From September 11 to October 31, Saleh Barakat Gallery hosts False Witnesses, an ideal stage for Dia al Azzawi’s monumental vision. Entering the space feels like walking into a chamber where history does not rest on pages but rises in form, memory, and presence. The works gathered here speak of war, of uprisings, of cities undone and remade through loss, and they do so with the force of an artist who has spent decades insisting that voices silenced by violence can still be heard. Azzawi once said, “I feel I am a witness. If I can give a voice to somebody who has no voice, that is what I should do.” That conviction pulses through every piece on display. Born in Baghdad in 1939, trained in archaeology and fine arts, shaped by exile since 1976, Azzawi has become both chronicler and visionary, carrying fragments of Arab history into global consciousness.

Forms That Refuse Oblivion

At the centre of the gathering stands Paradise of the Forgotten (2023). A life-sized figure in resin lifts arms as though calling to the sky, twelve white ceramic birds at its feet. The figure invokes Safaa Al Saray, a protester killed in October 2019 in Baghdad, who became a symbol. On the reverse of the canvas, more than seven hundred names are inscribed. These names are not background; they become heartbeat, voice, collective breath.

Three metallic roses — two in silver, one in gold — from the October Rose series shine with cold beauty, their petals shaped by hard metal. Close by, Victims’ Rose, begun in 2010 in painted and bronze form, bears visible wounds. Together these floral forms stand in tension between delicacy and force, life and damage.

Shadows, Faces, Maps

Hidden Wishes (2019) draws two mirrored forms, stripped of colour except for red cuts across them. This is part of Azzawi’s Land of Darkness cycle, begun in the early 1990s, a long meditation on suffering, memory, and what remains after light recedes. False Witnesses (2019), which gives the name to this exhibition, arranges anonymous, faceless figures: they stand in line, they testify without words, they bear witness through absence.

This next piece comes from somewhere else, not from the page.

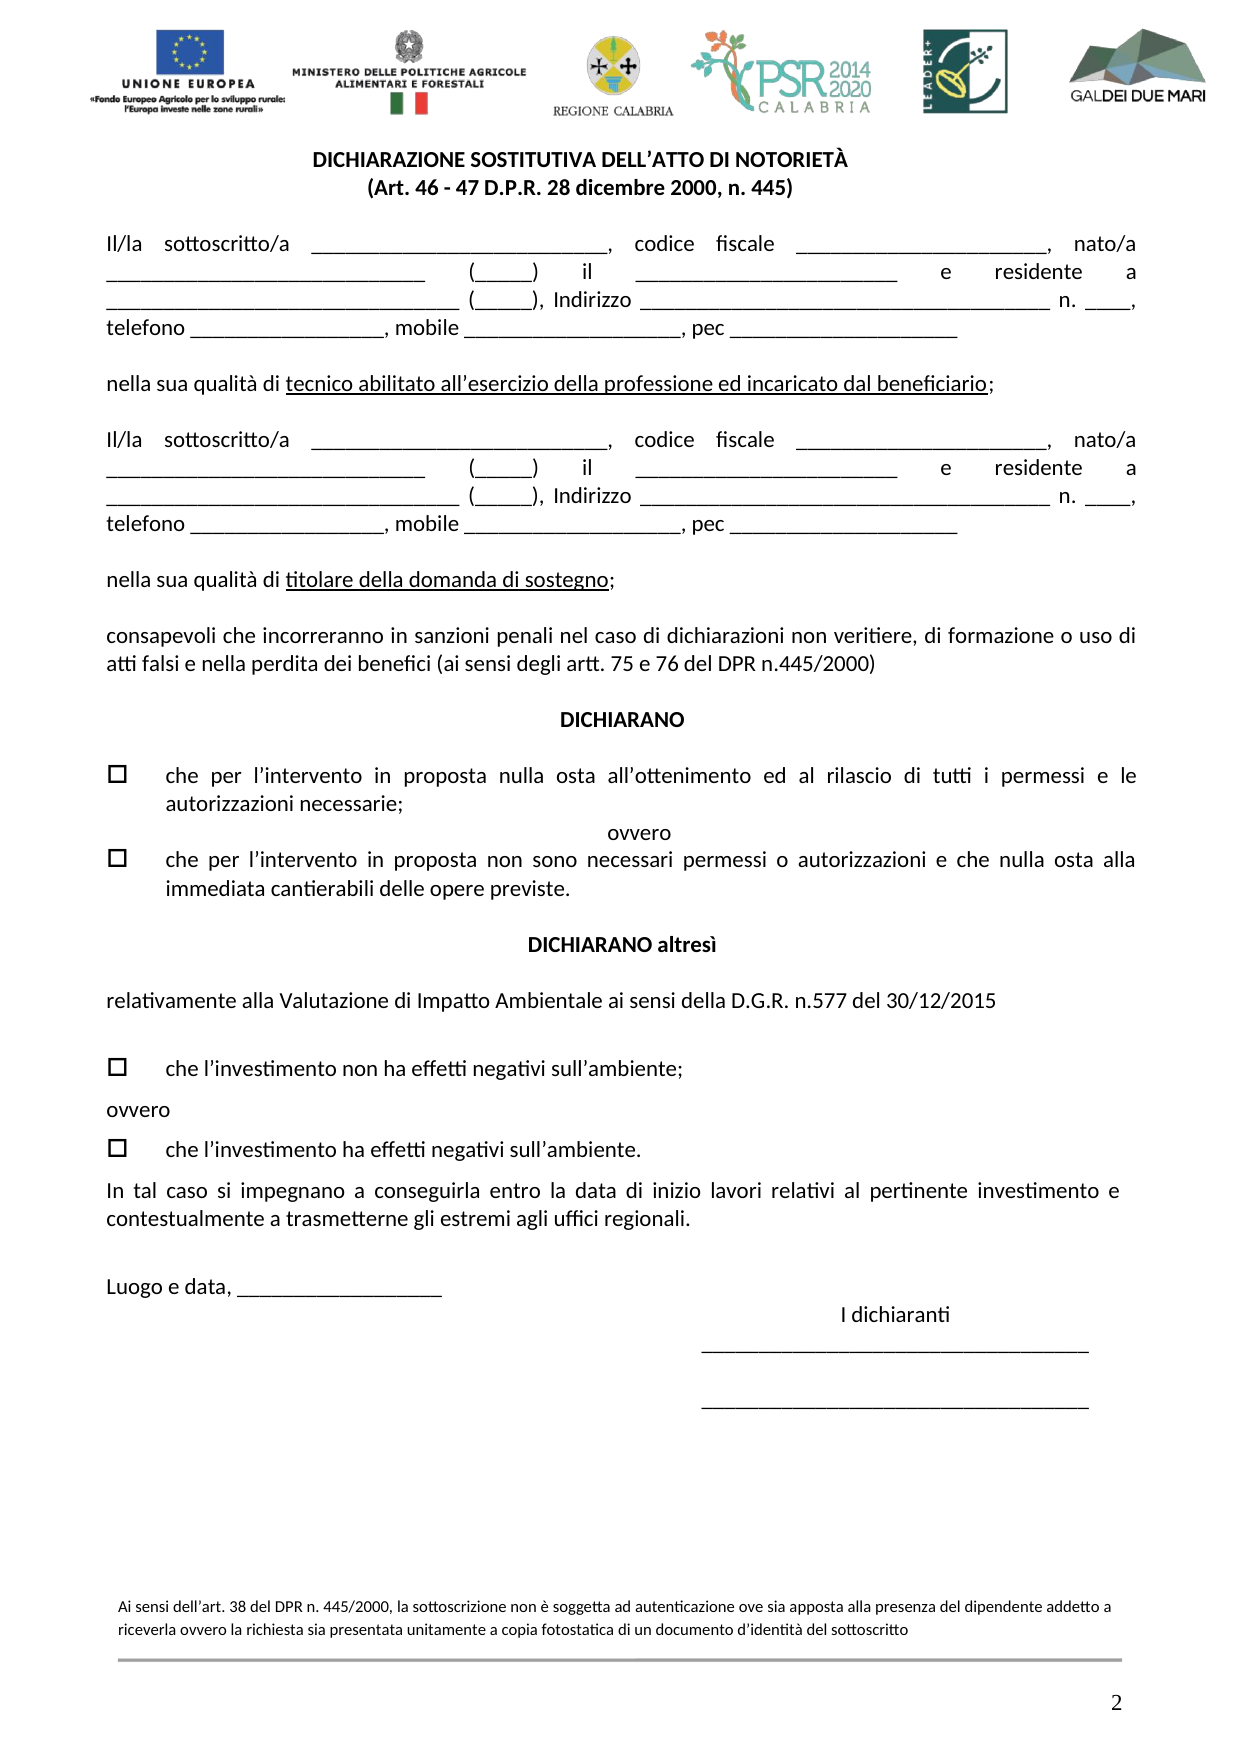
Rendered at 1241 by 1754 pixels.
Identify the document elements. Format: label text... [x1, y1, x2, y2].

The city of Baghdad appears next as both map and wound. Two 2023 canvases: the first interweaves hues to suggest diversity, life, shared geography; the second fractures into blocks that isolate, separate, divide. Colour becomes memory; fragmentation becomes testimony.

Ruins That Speak

Mosul and Aleppo, once proud, once luminous, appear here in works that mourn what war carved into earth. Panorama of Destruction (2017/2022) transforms an earlier ink drawing into a monumental textile, black lines racing across white fields, ruins and forms swirling in a whirlwind of devastation and chaos. Ruins of Two Cities: Mosul and Aleppo (2020) lies across the floor as a ceramic grid: a bird’s-eye view of neighbourhoods, homes, worship places, shops, ghosted outlines of what was once whole.

The Role of the Artist as Shout

Azzawi’s voice is never distant. He has said that poetry helped him invent pictorial symbols: “In my paintings, the bird stands for freedom, travelling and exile.”  These symbols are nothing less than languages of resistance. Through calligraphy, form, sculpture, map, he insists that the consequences of war are not erased or forgotten. He channels rage, mourning, hope, memory into works that engage not just the eye but the heart.

Resonance Beyond Borders

Many works were created in Lebanon, in a joint studio at the Nabu Museum complex. That location matters: in October 2019 Lebanon and Iraq rose together, their people in streets, seeking voice, seeking change. By making these works there, Azzawi links two countries in shared pain, shared courage.

Through names, forms, birds, roses, and maps, he transforms absence into presence, silence into testimony. False Witnesses is a shout: that neither war nor neglect can extinguish memory or stifle justice.